───── Task inputs

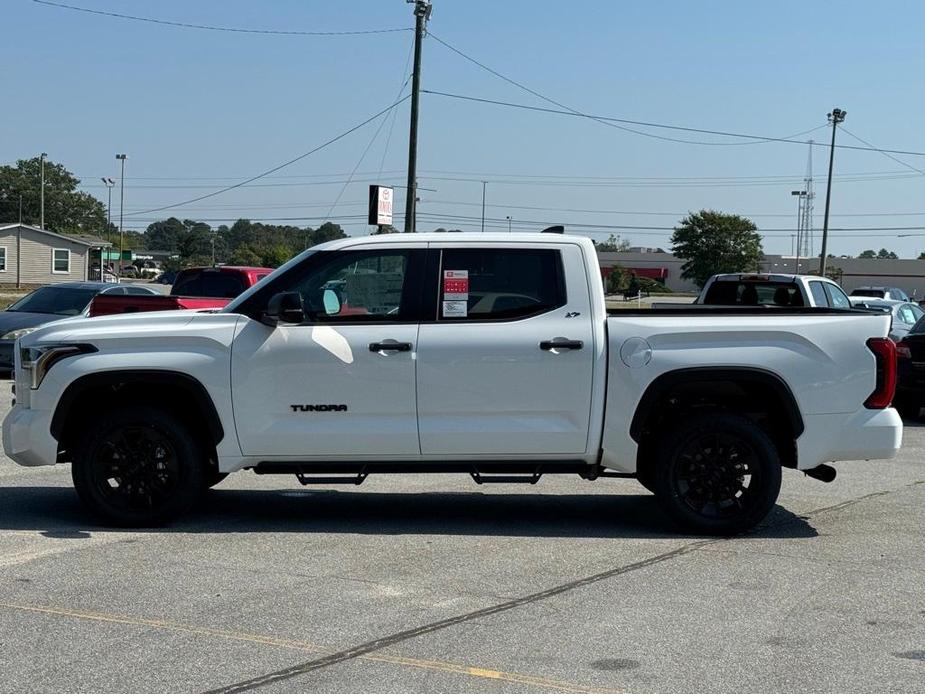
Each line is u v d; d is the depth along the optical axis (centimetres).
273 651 504
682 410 749
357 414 721
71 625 539
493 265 731
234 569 644
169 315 745
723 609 574
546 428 720
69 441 765
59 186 13088
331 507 832
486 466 731
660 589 611
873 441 730
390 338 717
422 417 721
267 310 708
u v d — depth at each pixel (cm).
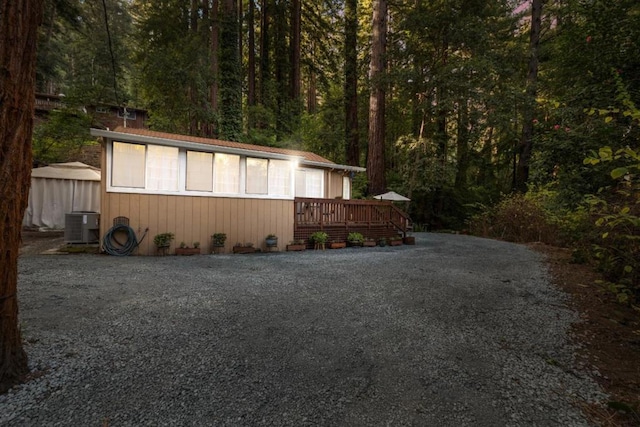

──────────

Exercise details: If a line falls between the one containing "357 414 721" and the last line of the entries above, both included, reproduce it exactly; leave the pictures out.

Solution to this exercise:
357 414 721
71 625 539
493 265 731
234 569 644
169 315 745
723 609 574
546 428 720
69 441 765
59 186 13088
331 507 832
486 466 731
660 589 611
873 441 730
390 338 717
422 417 721
267 310 708
u v d — depth at each pixel (cm).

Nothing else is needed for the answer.